REQUIRED ACTIONS:
**A)** According to the lobbying text, how much did Pharma spend on lobbying?
**B)** Please copy the lobbying text word for word, starting at "They do it the" and ending at "Not a bad ROI.".

TEXT PROVIDED:

------

They do it the old fashioned way - lobbying. They buy influence. Sometimes it's in the open, sometimes it's hidden. Either way, the Center for Responsive Politics (aka OpenSecrets.org) reports that nearly $7 billion was spent on lobbying during 2009 and 2010 and more than $500 million per year was spent on lobbying health care issues.

No doubt the various health care stakeholders held sway over ACA. The final watered down bill functions, but it could have been so much more. Big Pharma may have conceded on closing the Medicare Part D donut hole, but they prevented the bigger more expensive problems of drug reimportation from Canada and the having to deal with HHS negotiating for better pricing for Medicare recipients. Pharma spent $18 million on lobbying and got billions in unhindered revenues in return. Not a bad ROI.

You'd think patient advocacy groups like AARP would have our best interests in mind, but AARP has an inherent conflict of interest. Democrats may be concerned that the recent investigations are muzzling AARP on the Ryan budget, but think about it; who is the most likely insurer seniors will turn to if Medicare is sacked in favor of a voucher (food stamp like) program? This is a case where AARP can't lose.

------

INFORMATION SHOWN:
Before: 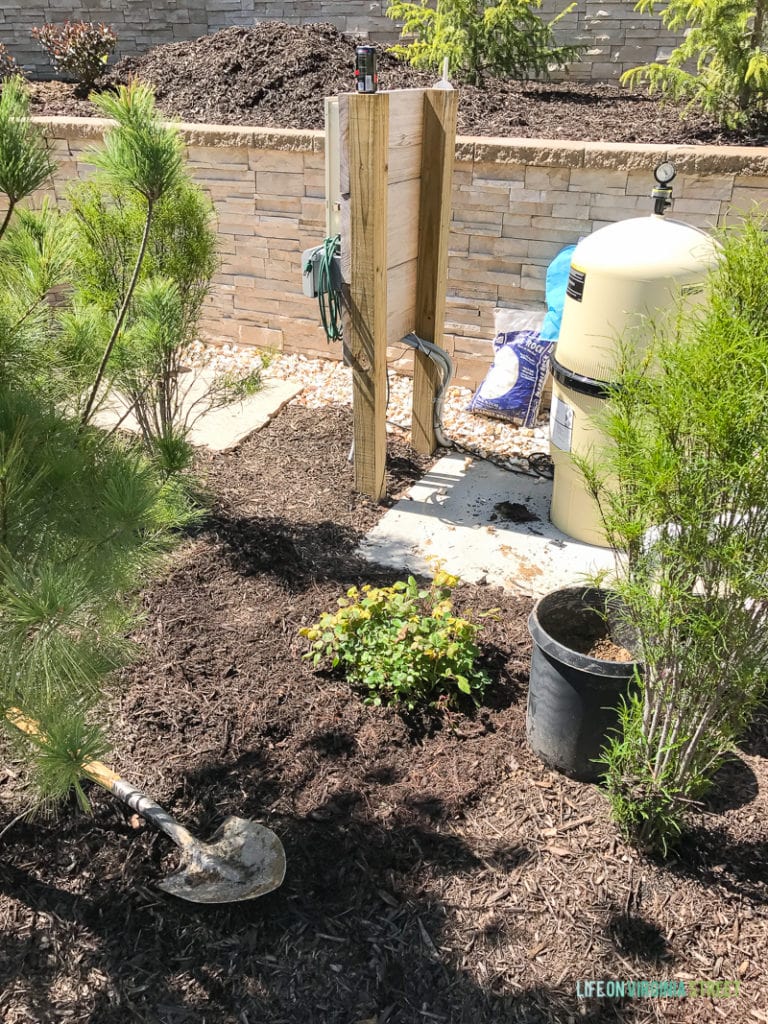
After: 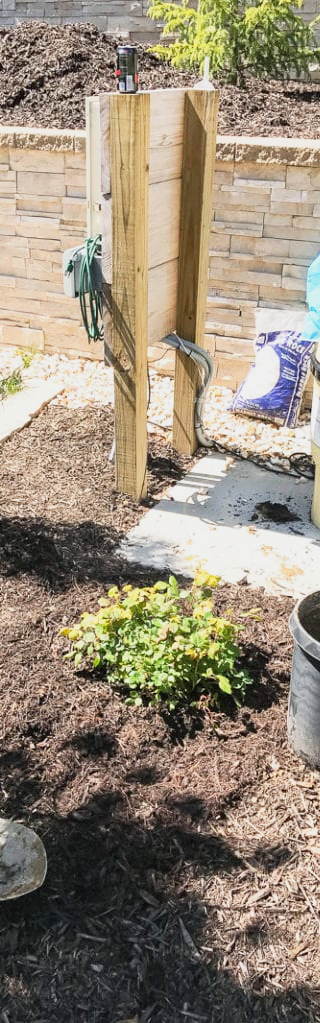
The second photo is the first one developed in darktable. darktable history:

------

SOLUTION SET:
**A)** $18 million.

**B)**
They do it the old fashioned way - lobbying. They buy influence. Sometimes it's in the open, sometimes it's hidden. Either way, the Center for Responsive Politics (aka OpenSecrets.org) reports that nearly $7 billion was spent on lobbying during 2009 and 2010 and more than $500 million per year was spent on lobbying health care issues.

No doubt the various health care stakeholders held sway over ACA. The final watered down bill functions, but it could have been so much more. Big Pharma may have conceded on closing the Medicare Part D donut hole, but they prevented the bigger more expensive problems of drug reimportation from Canada and the having to deal with HHS negotiating for better pricing for Medicare recipients. Pharma spent $18 million on lobbying and got billions in unhindered revenues in return. Not a bad ROI.